TURNHÖSCHEN Auf Wunsch der Kirche
Da Seine Exzellenz, der Bischof von Rottenburg, als weiland Stadtpfarrer Dr. Karl Leiprecht in Rottweil gelebt und gewirkt hat, war es nur natürlich, daß ihn seine alte Gemeinde zur Säkularfeier in ihren 800jährigen Mauern wünschte. Abschluß und (weltlicher) Höhepunkt der Festwoche sollte am 9. und 10. September die Stadionsweihe mit turnerischen und sportlichen Wettkämpfen sein.
Der Bischof predigte denn auch am 3. September von der Kanzel der ehrwürdigen Heiligkreuzkirche. Zu dem Turnfest drückte er, laut »Schwarzwälder Post« vom 9. September »den Wunsch der Kirche aus, daß bei den sportlichen Veranstaltungen ein öffentliches Auftreten von Frauen in Turnerkleidung unterbleibe«.
Im Stadtrat konnte der Bürgermeister darauf verweisen, daß die Bischöfe der katholischen Kirche schon vor 25 Jahren Leitsätze aufgestellt hätten, denen zufolge ein öffentliches Auftreten von Frauen in Turnerkleidung nicht gewünscht wird. Bei der Abstimmung über einen Antrag des Bürgermeisters waren 8 CDU-Stimmen pro, 8 Stimmen der Freien Wählervereinigung und der SPD contra. Blieb ausschlaggebend die Stimme des Bürgermeisters, der, nicht unerwartet, für seinen Antrag stimmte.

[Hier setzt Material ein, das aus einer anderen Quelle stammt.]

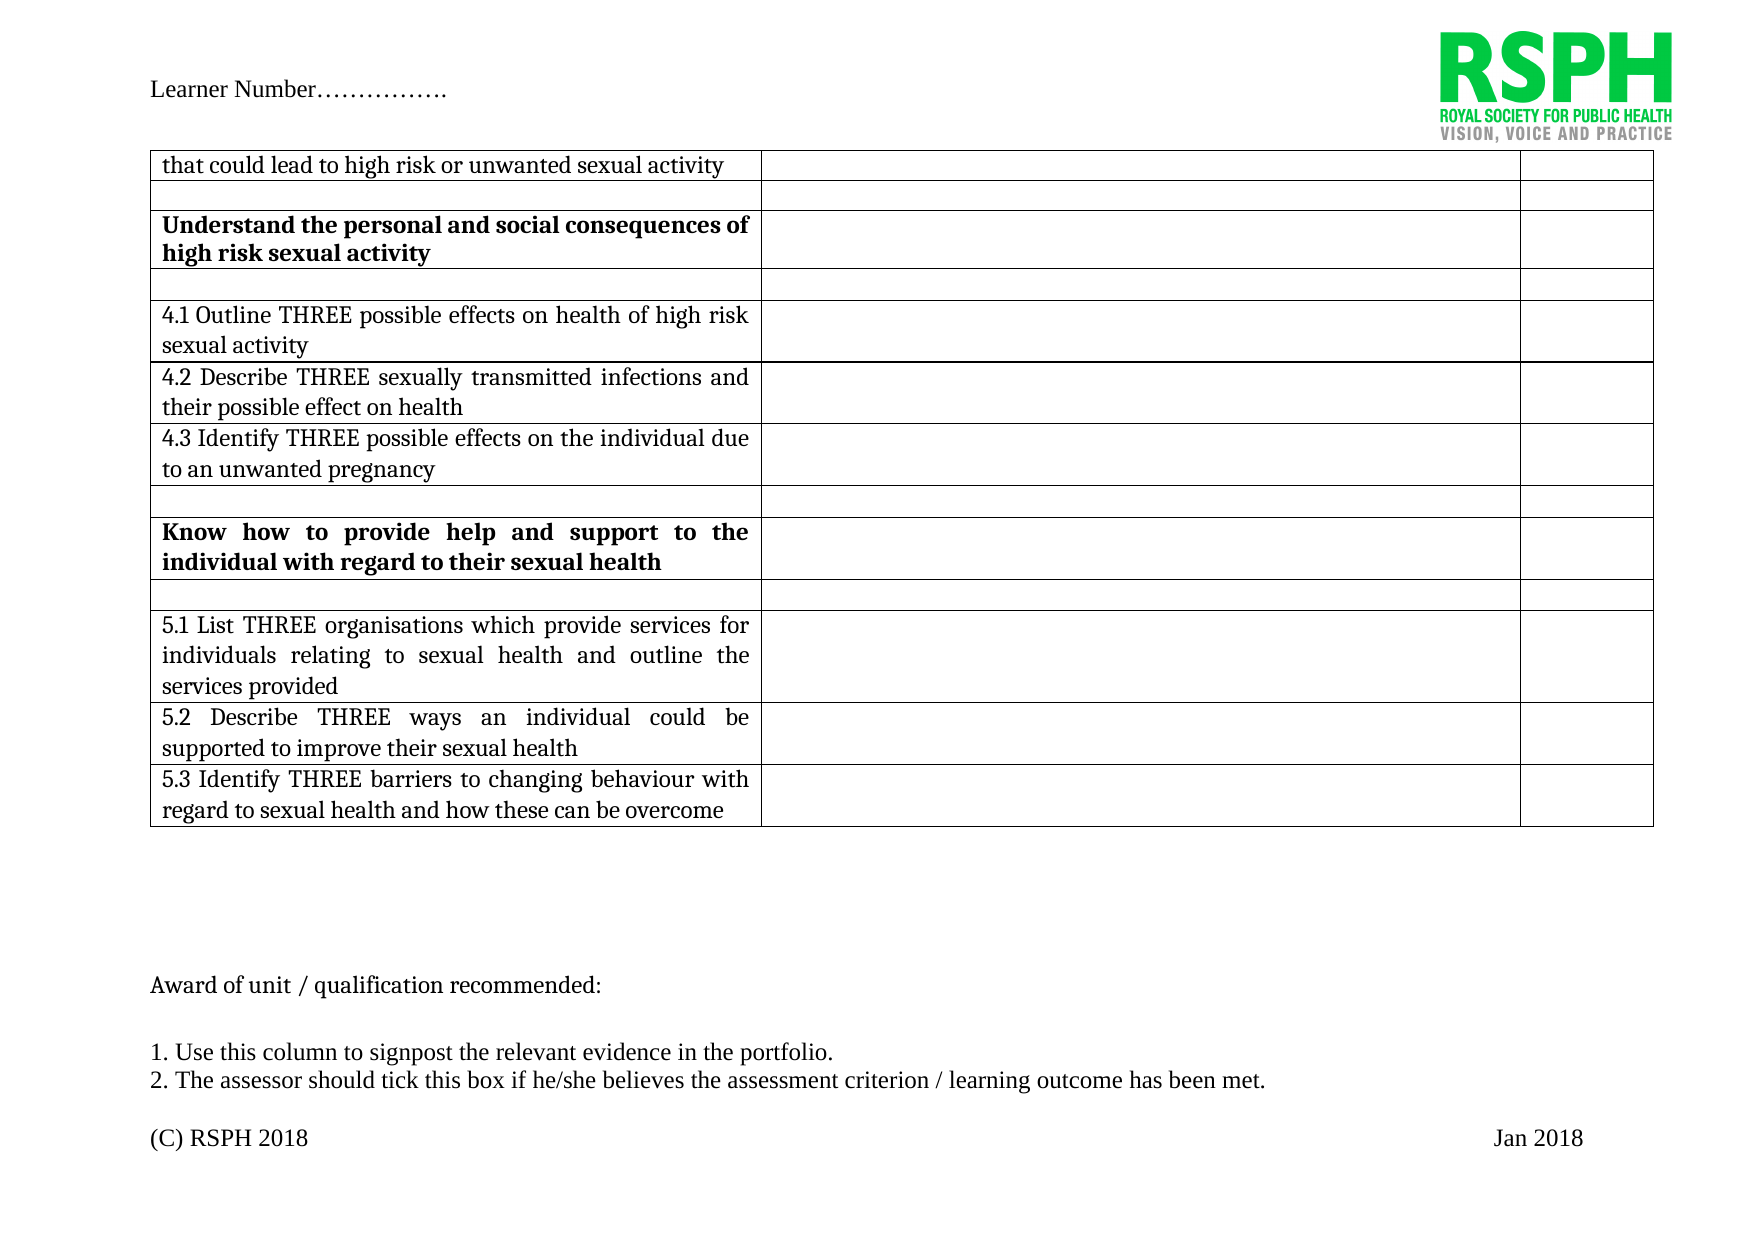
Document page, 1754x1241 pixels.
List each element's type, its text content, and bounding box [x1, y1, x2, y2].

table_cell [151, 181, 761, 209]
table_cell [1521, 151, 1653, 180]
table_cell [762, 703, 1520, 764]
table_cell Understand the personal and social consequences of high risk sexual activity [151, 211, 761, 268]
table_cell [1521, 703, 1653, 764]
table_cell 5.1 List THREE organisations which provide services for individuals relating to sexual health and outline the services provided [151, 611, 761, 702]
table_cell [1521, 181, 1653, 209]
picture [1440, 31, 1672, 143]
table_cell [1521, 211, 1653, 268]
table_cell [762, 181, 1520, 209]
table_cell [762, 518, 1520, 578]
table_cell [1521, 580, 1653, 610]
table_cell 3.3 Outline THREE factors that are individual specific that could lead to high risk or unwanted sexual activity [151, 151, 761, 180]
table_cell [1521, 611, 1653, 702]
table_cell [151, 269, 761, 299]
table_cell [1521, 363, 1653, 423]
text Award of unit / qualification recommended: [150, 971, 1604, 999]
table_cell [1521, 424, 1653, 485]
table_cell Know how to provide help and support to the individual with regard to their sexual health [151, 518, 761, 578]
table_cell 4.3 Identify THREE possible effects on the individual due to an unwanted pregnancy [151, 424, 761, 485]
table_cell [762, 301, 1520, 361]
table_cell 5.3 Identify THREE barriers to changing behaviour with regard to sexual health and how these can be overcome [151, 765, 761, 826]
table_cell 5.2 Describe THREE ways an individual could be supported to improve their sexual health [151, 703, 761, 764]
table_cell 4.2 Describe THREE sexually transmitted infections and their possible effect on health [151, 363, 761, 423]
table_cell [1521, 486, 1653, 517]
table_cell [1521, 301, 1653, 361]
table_cell [762, 580, 1520, 610]
table_cell [151, 486, 761, 517]
table_cell [1521, 765, 1653, 826]
table_cell 4.1 Outline THREE possible effects on health of high risk sexual activity [151, 301, 761, 361]
table_cell [762, 611, 1520, 702]
table_cell [1521, 269, 1653, 299]
table_cell [762, 486, 1520, 517]
table_cell [1521, 518, 1653, 578]
table_cell [762, 363, 1520, 423]
table_cell [762, 211, 1520, 268]
table_cell [762, 269, 1520, 299]
table_cell [151, 580, 761, 610]
table_cell [762, 424, 1520, 485]
table_cell [762, 151, 1520, 180]
table_cell [762, 765, 1520, 826]
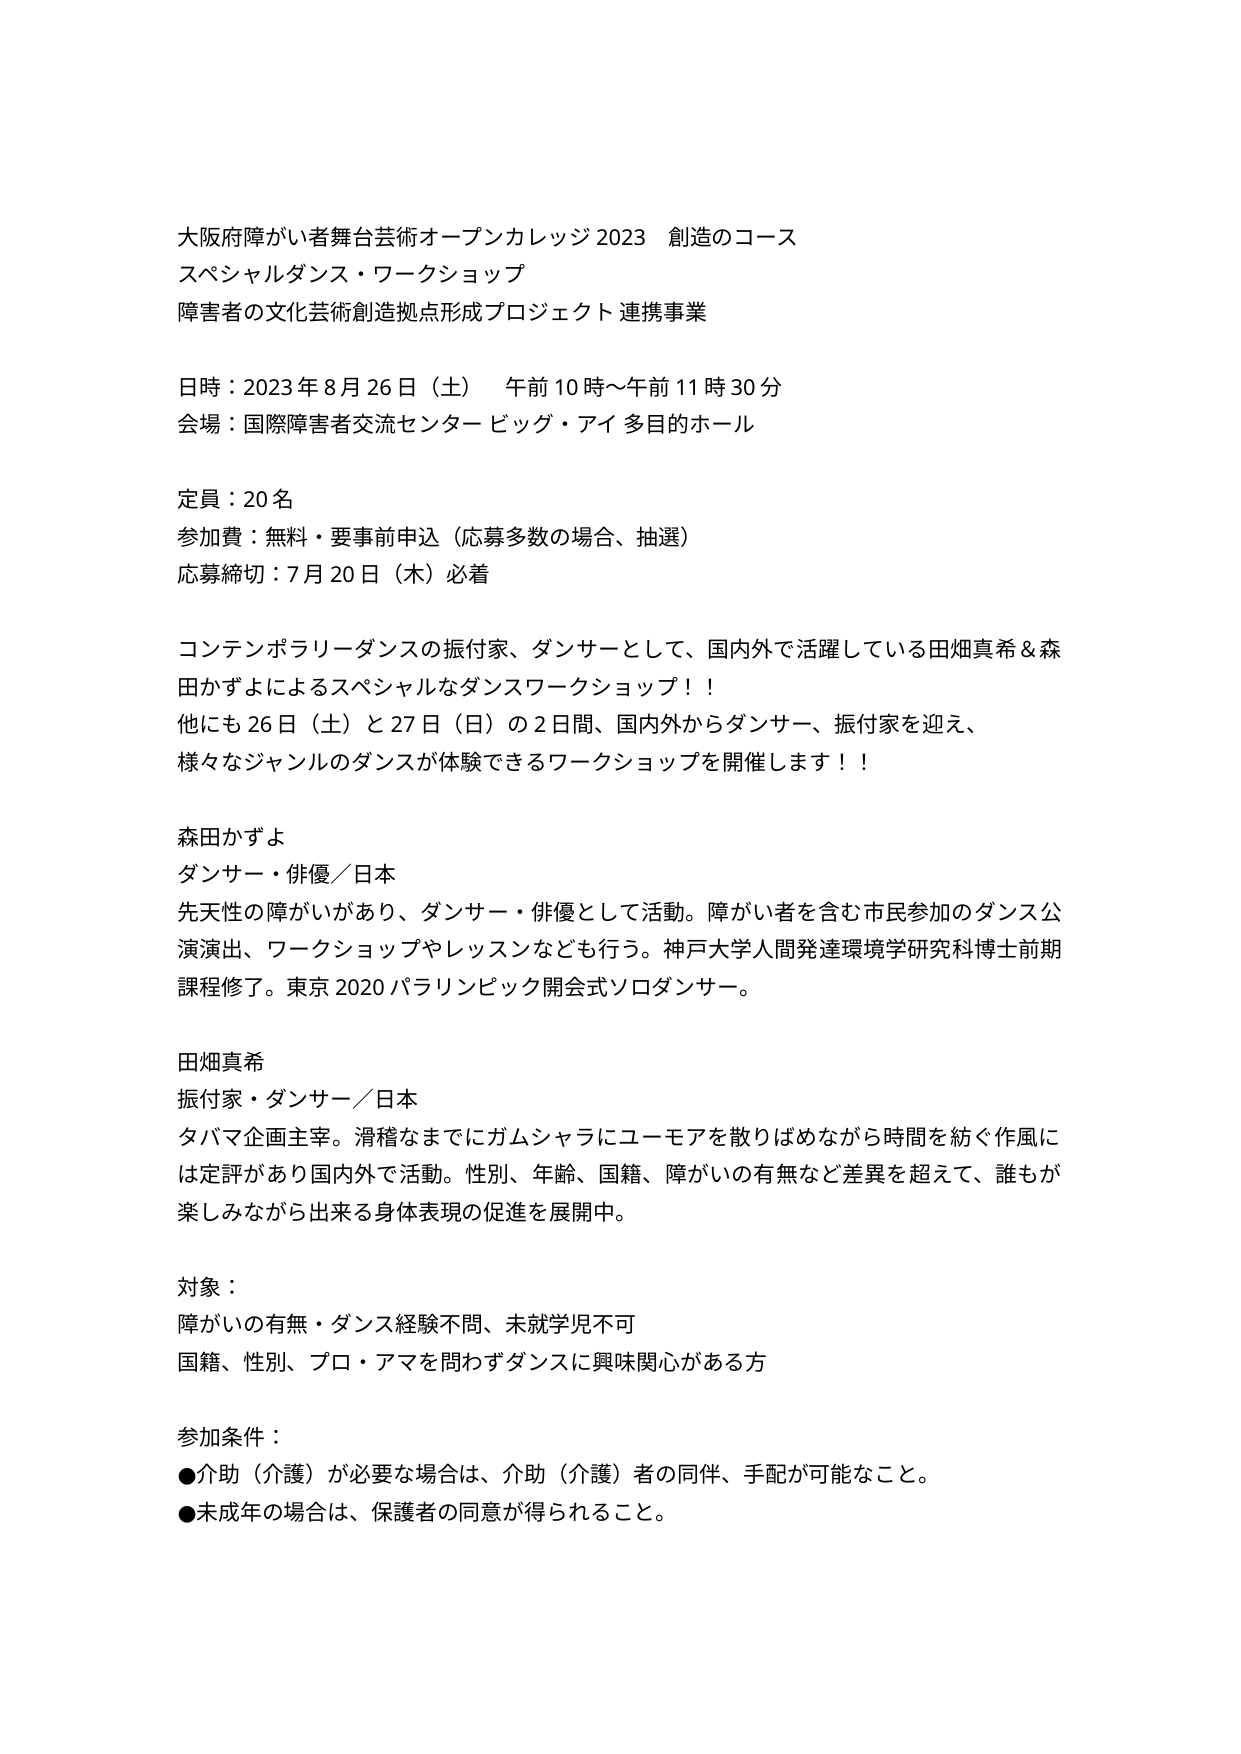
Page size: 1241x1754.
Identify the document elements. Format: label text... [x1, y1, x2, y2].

text 参加条件： [177, 1417, 1063, 1454]
text 障がいの有無・ダンス経験不問、未就学児不可 [177, 1304, 1063, 1342]
text スペシャルダンス・ワークショップ [177, 254, 1063, 292]
text コンテンポラリーダンスの振付家、ダンサーとして、国内外で活躍している田畑真希＆森田かずよによるスペシャルなダンスワークショップ！！ [177, 629, 1063, 704]
text 大阪府障がい者舞台芸術オープンカレッジ2023 創造のコース [177, 217, 1063, 254]
text 他にも26日（土）と27日（日）の2日間、国内外からダンサー、振付家を迎え、 [177, 704, 1063, 742]
text 応募締切：7月20日（木）必着 [177, 554, 1063, 592]
text 国籍、性別、プロ・アマを問わずダンスに興味関心がある方 [177, 1342, 1063, 1379]
text 振付家・ダンサー／日本 [177, 1079, 1063, 1117]
text 参加費：無料・要事前申込（応募多数の場合、抽選） [177, 517, 1063, 554]
text タバマ企画主宰。滑稽なまでにガムシャラにユーモアを散りばめながら時間を紡ぐ作風には定評があり国内外で活動。性別、年齢、国籍、障がいの有無など差異を超えて、誰もが楽しみながら出来る身体表現の促進を展開中。 [177, 1117, 1063, 1229]
text 様々なジャンルのダンスが体験できるワークショップを開催します！！ [177, 742, 1063, 779]
text 森田かずよ [177, 817, 1063, 854]
text 定員：20名 [177, 479, 1063, 517]
text 会場：国際障害者交流センター ビッグ・アイ 多目的ホール [177, 404, 1063, 442]
text 田畑真希 [177, 1042, 1063, 1079]
text ●未成年の場合は、保護者の同意が得られること。 [177, 1492, 1063, 1529]
text 障害者の文化芸術創造拠点形成プロジェクト 連携事業 [177, 292, 1063, 329]
text 先天性の障がいがあり、ダンサー・俳優として活動。障がい者を含む市民参加のダンス公演演出、ワークショップやレッスンなども行う。神戸大学人間発達環境学研究科博士前期課程修了。東京2020パラリンピック開会式ソロダンサー。 [177, 892, 1063, 1004]
text ●介助（介護）が必要な場合は、介助（介護）者の同伴、手配が可能なこと。 [177, 1454, 1063, 1492]
text ダンサー・俳優／日本 [177, 854, 1063, 892]
text 対象： [177, 1267, 1063, 1304]
text 日時：2023年8月26日（土） 午前10時～午前11時30分 [177, 367, 1063, 404]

Mit 9:8 hieß es also:
»Frauen sind herzlich eingeladen, an den Sportveranstaltungen am 9. und 10. September im Rahmen der 800-Jahr-Feier der Stadt Rottweil teilzunehmen. Turnerische Uebungen der Frauen, die nicht in Festgewändern ausgeführt werden können, sollen unterbleiben. Zweifelsfragen klärt ein Ausschuß, der aus Vertretern der Stadtverwaltung und des Sports besteht.«
Am Sonntag um 9 Uhr, beim letzten Aufruf zum Vorlauf der weiblichen Jugend über 75 m: am Start 5 Mädchen, lang berockt und kichernd. Dahinter zwei Reihen in gleicher Aufmachung.
Da kamen die männlichen Teilnehmer in drohender Haltung quer über die Bahn zur Wettkampfleitung. Die männlichen Aktiven erklärten einmütig, sie ließen es nicht zu, daß ihre Kameradinnen und der Frauensport durch Laufen und Springen in wehenden Röcken lächerlich gemacht würden.
Dann faßten die Turner und Sportler einen Gegenbeschluß:
»Frauenwettbewerbe werden nur in der durch die Wettkampfordnung vorgeschriebenen Sportkampfkleidung durchgeführt. Diejenigen Frauen, die sich durch den auf bischöflichen Wunsch herbeigeführten Gemeinderatsbeschluß gebunden fühlen, müssen leider dem Start fernbleiben.«
Noch während der Bekanntgabe dieses Beschlusses über zwei Philips-Geräte wurden braungebrannte Mädchenbeine bloß.
Um 10 Uhr kamen Bürgermeister Gutknecht und CDU-Stadtrat Dr. Mußler, nahmen Anstoß und entfernten sich aus dem frischgeweihten Stadion.